Material for this exercise Start Marker

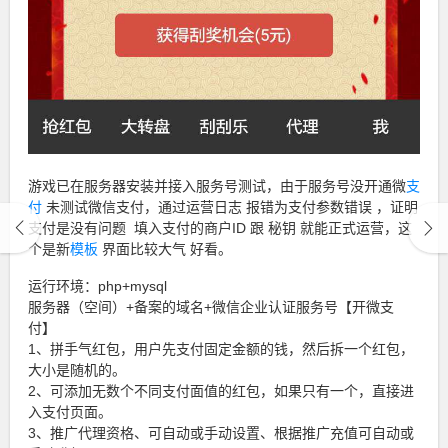
游戏已在服务器安装并接入服务号测试，由于服务号没开通微
支
付
未测试微信支付，通过运营日志 报错为支付参数错误 ，证明
支付是没有问题 填入支付的商户ID 跟 秘钥 就能正式运营，这
个是新
模板
界面比较大气 好看。
运行环境：php+mysql
服务器（空间）+备案的域名+微信企业认证服务号【开微支
付】
1、拼手气红包，用户先支付固定金额的钱，然后拆一个红包，
大小是随机的。
2、可添加无数个不同支付面值的红包，如果只有一个，直接进
入支付页面。
3、推广代理资格、可自动或手动设置、根据推广充值可自动或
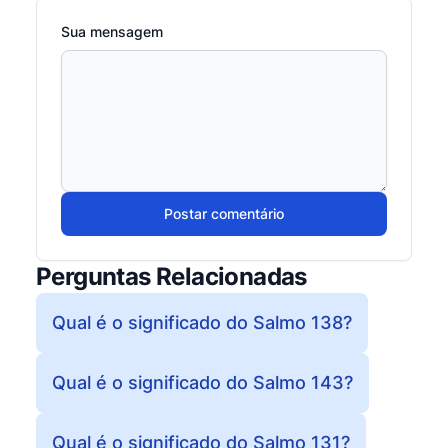
Sua mensagem
Postar comentário
Perguntas Relacionadas
Qual é o significado do Salmo 138?
Qual é o significado do Salmo 143?
Qual é o significado do Salmo 131?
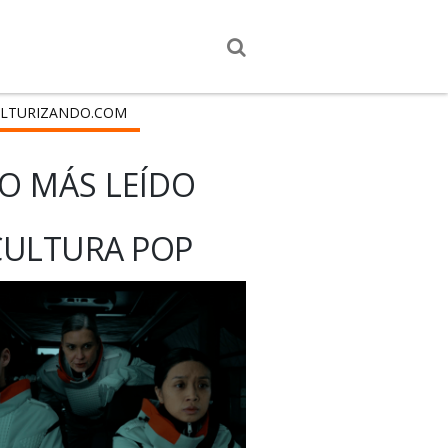
LTURIZANDO.COM
O MÁS LEÍDO
CULTURA POP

Material for this exercise End Marker

[Task item] Which lines in the records contain the word "significado"? List each one in full, treating uppercase and lowercase as different.

[Answer box]
Qual é o significado do Salmo 138?
Qual é o significado do Salmo 143?
Qual é o significado do Salmo 131?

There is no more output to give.